-- YOUR TASK --
Duplicate, line for line, the part of the rows that opens with the line containing "гналов от межзвёздного" and closes with the line containing "бразом на поиске узкополосных радиосигналов с", both included.

--------------------------------------------------

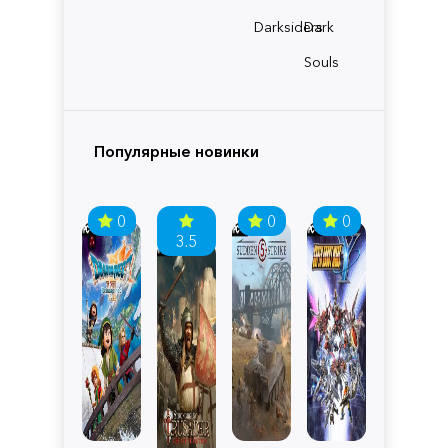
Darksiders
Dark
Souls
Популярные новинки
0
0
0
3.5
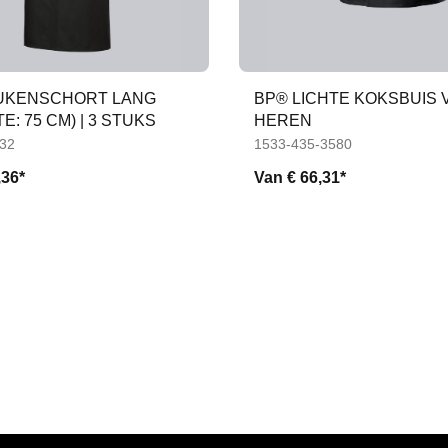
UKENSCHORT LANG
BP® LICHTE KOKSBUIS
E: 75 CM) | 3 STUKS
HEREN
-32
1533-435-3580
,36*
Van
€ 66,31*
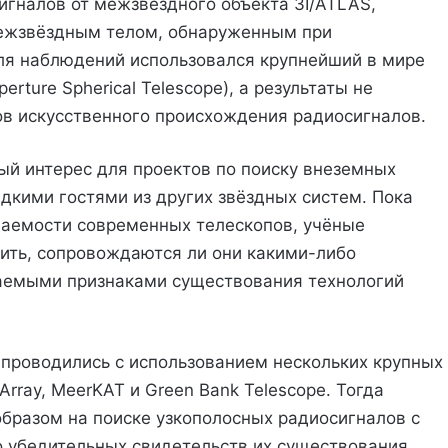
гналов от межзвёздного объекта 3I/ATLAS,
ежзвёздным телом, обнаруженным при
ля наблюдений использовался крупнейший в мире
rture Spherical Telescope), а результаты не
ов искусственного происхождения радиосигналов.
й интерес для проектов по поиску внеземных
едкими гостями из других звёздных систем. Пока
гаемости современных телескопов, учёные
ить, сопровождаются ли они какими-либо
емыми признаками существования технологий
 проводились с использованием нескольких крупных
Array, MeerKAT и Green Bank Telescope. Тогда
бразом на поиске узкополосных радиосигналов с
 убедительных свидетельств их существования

--------------------------------------------------

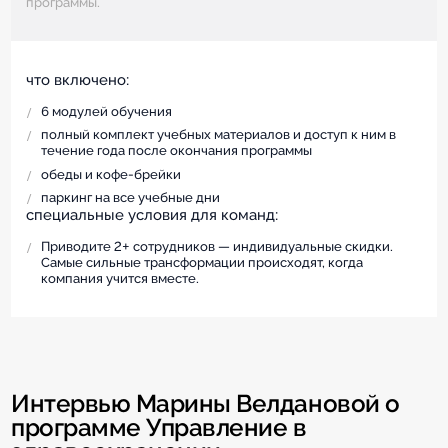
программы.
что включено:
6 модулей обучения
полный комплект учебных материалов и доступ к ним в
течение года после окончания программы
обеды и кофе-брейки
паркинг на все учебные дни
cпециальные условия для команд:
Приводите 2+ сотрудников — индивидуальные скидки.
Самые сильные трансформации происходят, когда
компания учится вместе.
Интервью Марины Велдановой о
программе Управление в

--------------------------------------------------

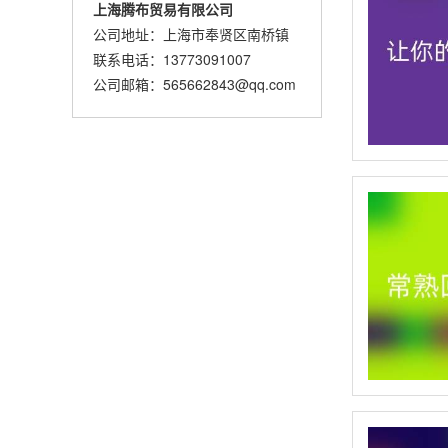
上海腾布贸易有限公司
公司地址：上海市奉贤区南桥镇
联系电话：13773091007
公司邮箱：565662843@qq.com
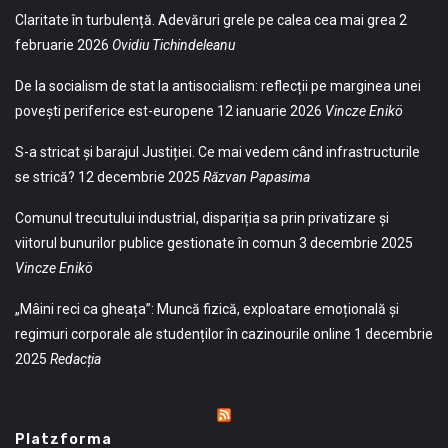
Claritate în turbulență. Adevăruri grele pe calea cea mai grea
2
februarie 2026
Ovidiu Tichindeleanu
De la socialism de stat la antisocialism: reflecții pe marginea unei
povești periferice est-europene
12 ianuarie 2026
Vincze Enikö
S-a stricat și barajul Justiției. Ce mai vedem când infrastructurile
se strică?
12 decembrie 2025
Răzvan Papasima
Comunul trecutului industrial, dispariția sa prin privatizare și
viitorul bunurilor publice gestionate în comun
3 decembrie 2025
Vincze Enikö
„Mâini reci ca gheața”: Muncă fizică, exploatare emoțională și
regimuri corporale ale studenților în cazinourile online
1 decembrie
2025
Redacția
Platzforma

--------------------------------------------------

-- SOLUTION --
гналов от межзвёздного объекта 3I/ATLAS,
ежзвёздным телом, обнаруженным при
ля наблюдений использовался крупнейший в мире
rture Spherical Telescope), а результаты не
ов искусственного происхождения радиосигналов.
й интерес для проектов по поиску внеземных
едкими гостями из других звёздных систем. Пока
гаемости современных телескопов, учёные
ить, сопровождаются ли они какими-либо
емыми признаками существования технологий
 проводились с использованием нескольких крупных
Array, MeerKAT и Green Bank Telescope. Тогда
бразом на поиске узкополосных радиосигналов с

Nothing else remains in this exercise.